DOCUMENT TEXT
== == ==

= Intrapsychic humanism =

Intrapsychic humanism is a comprehensive general psychology and philosophy of mind that provides a new understanding of what it is to be human. Intrapsychic humanism is a nonderivative depth psychology that provides a unified and comprehensive theory of child development, psychopathology, and psychological treatment.

The theory is based on discoveries about the centrality of the caregiving relationship in both child development and psychological treatment. It provides an approach to psychotherapy called inner humanism which helps individuals with emotional pain achieve unconflicted pleasurable inner well-being.

The theory of intrapsychic humanism also engenders an approach to parenting called "smart love" that offers the potential to raise children who can have a conflict free, pleasurable, self-regulated experience of inner well-being, even in a world of inescapable loss.

== == ==

INPUT DATA
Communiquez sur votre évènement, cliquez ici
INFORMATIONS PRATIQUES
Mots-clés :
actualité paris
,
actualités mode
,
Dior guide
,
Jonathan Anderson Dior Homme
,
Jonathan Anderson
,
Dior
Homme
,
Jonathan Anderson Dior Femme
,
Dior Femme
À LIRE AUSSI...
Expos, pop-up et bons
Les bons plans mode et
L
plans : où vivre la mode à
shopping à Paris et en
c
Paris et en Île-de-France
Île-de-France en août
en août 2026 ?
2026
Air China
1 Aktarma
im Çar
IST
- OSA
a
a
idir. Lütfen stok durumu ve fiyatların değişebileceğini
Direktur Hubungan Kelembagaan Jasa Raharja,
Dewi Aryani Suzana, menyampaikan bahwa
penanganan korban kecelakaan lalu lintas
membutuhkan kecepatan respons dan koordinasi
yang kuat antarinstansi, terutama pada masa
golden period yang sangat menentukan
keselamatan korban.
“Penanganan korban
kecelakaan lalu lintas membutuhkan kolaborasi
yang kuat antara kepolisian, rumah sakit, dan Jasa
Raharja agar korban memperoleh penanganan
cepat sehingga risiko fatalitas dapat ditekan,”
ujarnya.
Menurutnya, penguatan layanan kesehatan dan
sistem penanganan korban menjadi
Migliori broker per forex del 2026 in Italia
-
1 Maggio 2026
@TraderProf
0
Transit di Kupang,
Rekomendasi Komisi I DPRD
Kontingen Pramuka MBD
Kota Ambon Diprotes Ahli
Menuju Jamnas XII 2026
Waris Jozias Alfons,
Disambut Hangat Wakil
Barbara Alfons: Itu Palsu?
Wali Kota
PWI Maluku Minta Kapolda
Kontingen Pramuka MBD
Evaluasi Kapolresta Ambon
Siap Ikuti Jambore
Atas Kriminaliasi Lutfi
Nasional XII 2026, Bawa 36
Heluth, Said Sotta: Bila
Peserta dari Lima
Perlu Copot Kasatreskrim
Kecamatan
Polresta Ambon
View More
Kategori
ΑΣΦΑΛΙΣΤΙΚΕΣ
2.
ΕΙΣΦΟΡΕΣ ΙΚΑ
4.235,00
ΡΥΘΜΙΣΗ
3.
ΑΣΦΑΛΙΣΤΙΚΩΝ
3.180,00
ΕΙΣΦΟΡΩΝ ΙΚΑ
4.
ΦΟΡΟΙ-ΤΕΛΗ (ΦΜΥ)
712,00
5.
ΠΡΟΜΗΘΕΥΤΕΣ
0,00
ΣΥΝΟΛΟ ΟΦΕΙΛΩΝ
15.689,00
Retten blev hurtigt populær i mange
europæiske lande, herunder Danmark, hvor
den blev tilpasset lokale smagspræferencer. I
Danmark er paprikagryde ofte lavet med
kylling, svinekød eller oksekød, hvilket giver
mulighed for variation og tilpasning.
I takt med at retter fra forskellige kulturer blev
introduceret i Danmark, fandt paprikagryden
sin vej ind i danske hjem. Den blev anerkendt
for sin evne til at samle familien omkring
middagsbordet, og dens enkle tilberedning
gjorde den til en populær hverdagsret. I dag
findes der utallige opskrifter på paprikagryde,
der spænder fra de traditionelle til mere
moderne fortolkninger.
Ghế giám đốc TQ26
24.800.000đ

== == ==

TASK LIST
a) In the article on intrapsychic humanism, please rewrite the paragraph beginning "The theory is based on discoveries" as a short list that keeps its main facts.
b) Pick up the article on intrapsychic humanism after its final sentence and continue it.
The records come from a separate source.

REPLIES
a)
- The theory rests on discoveries that the caregiving relationship is central to both child development and psychological treatment.
- It provides a psychotherapy approach called inner humanism.
- Inner humanism helps people with emotional pain achieve unconflicted, pleasurable inner well-being.

b)
== Authors ==
Intrapsychic humanism was developed by two psychotherapists and child development experts in Chicago, Martha Heineman Pieper and William J. Pieper. Martha earned her doctorate in social work at the School of Social Service Administration, University of Chicago. She has been a consultant to foster care and adoption agencies and has written and lectured extensively on clinical issues and the philosophy of science and research. She has served on the editorial boards of Social Work, Illinois Child Welfare, and Smith College Studies in Social Work. Heineman Pieper maintains a private practice doing psychotherapy, counseling parents, and supervising mental health professionals. She is the primary consultant to the Natalie G. Heineman Smart Love Preschool and Smart Love Family Services Mental Health Clinic.

William J. Pieper, who died in 2014, was a child and adult psychiatrist and psychoanalyst who served on the staff of Rush University Medical Center in Chicago. He completed psychiatry residencies at the University of Illinois Neuropsychiatric Institute in Chicago and the Institute for Juvenile Research in Chicago. Pieper was awarded certificates in both child and adult psychoanalysis from the Chicago Institute for Psychoanalysis. He consulted with children's agencies and hospital clinics and taught at various professional schools Pieper spent many years in private practice seeing individuals, counseling parents, and supervising mental health professionals.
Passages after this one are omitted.